## REQUIRED WORK
1) In the Dark Tower comments, shorten the paragraph beginning "It doesn't make you a jerk" while keeping its main facts.
2) Reproduce the stretch of the Dark Tower comments from "It doesn't make" through "never to return.", substituting "Odetta" for "Susannah".

## SELECTED PASSAGE
It doesn't make you a jerk, but I think that the fact that Susannah IS so cut off is the way King is trying to convey the depth of her love for Eddie. The depth of her grief cuts everyone and everything else completely off. In that way, she is apart from the rest of the ka-tet. Susannah IS the only female in the group, and at this point in time, after her Eddie is dead, and she knows he's not coming back, part of her leaves the story, never to return.


I just finished reading "Wizard and Glass" (I am reading Dark Tower saga for the first time). I had read a couple of years ago in internet that this book (Wizard and Glass)was the turning point after which many readers stopped reading the Dark Tower Saga. Fortunately, that's not my case. I really love it! Was very touching know about Roland and his first Ka Tet. Knowing the cause of his pain, his nostalgia and his lonelyness. I really liked the description of the gap between romance and reality that surrounds the entire book. Rolando and his Ka Tet at one end and the people of Mejis in the other. Sk dramatically describes the contrast between the strength, nobility, the candor and clarity of romanticism and idealism of the adolescent Ka Tet against obscurantism, the resistance of the status quo, corruption, lies, envy, and the resignation of the reality of the people of Mejis. Partially succeeds romanticism but at a high price, and this is the painful experience and the well learned lesson that accompanies Rolando the rest of his days in his quest for The Dark Tower. Starting "Wolves of the Calla" now.

## GIVEN ENTRIES

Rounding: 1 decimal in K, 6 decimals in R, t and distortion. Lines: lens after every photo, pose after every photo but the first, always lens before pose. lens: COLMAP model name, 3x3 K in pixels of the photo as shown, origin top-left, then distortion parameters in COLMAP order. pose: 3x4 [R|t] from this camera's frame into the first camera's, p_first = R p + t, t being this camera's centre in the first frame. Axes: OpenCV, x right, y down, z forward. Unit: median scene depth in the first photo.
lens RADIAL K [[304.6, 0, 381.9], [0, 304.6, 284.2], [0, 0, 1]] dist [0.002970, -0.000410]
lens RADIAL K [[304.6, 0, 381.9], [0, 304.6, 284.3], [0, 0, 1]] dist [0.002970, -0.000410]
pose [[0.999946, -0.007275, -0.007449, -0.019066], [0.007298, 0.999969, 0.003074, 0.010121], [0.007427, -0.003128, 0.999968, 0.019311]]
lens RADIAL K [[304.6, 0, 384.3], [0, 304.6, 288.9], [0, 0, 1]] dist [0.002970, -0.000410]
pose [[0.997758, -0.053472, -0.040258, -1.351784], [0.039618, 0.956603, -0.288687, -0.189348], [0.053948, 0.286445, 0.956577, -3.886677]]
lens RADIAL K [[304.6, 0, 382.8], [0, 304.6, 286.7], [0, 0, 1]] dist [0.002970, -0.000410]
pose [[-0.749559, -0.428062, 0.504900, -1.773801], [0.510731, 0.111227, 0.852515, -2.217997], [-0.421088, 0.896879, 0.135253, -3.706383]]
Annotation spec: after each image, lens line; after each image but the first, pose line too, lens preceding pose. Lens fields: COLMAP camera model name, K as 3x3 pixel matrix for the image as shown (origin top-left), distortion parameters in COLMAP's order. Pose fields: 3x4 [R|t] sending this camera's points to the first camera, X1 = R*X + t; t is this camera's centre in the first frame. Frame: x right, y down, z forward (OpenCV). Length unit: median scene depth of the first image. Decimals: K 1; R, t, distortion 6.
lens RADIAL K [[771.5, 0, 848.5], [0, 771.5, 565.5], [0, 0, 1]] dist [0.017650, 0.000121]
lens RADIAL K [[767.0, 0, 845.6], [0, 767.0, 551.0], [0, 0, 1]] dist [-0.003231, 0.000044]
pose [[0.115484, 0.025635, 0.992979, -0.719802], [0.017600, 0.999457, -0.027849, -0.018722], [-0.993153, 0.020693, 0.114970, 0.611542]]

## ANSWERS FOR THIS EXERCISE
1) It doesn't make you a jerk: King shows how deeply Susannah loves Eddie by making her so cut off. Her grief shuts out everyone and everything else and sets her apart from the rest of the ka-tet. She is the group's only female, and once Eddie is dead and she knows he won't return, part of her leaves the story for good.

2)
It doesn't make you a jerk, but I think that the fact that Odetta IS so cut off is the way King is trying to convey the depth of her love for Eddie. The depth of her grief cuts everyone and everything else completely off. In that way, she is apart from the rest of the ka-tet. Odetta IS the only female in the group, and at this point in time, after her Eddie is dead, and she knows he's not coming back, part of her leaves the story, never to return.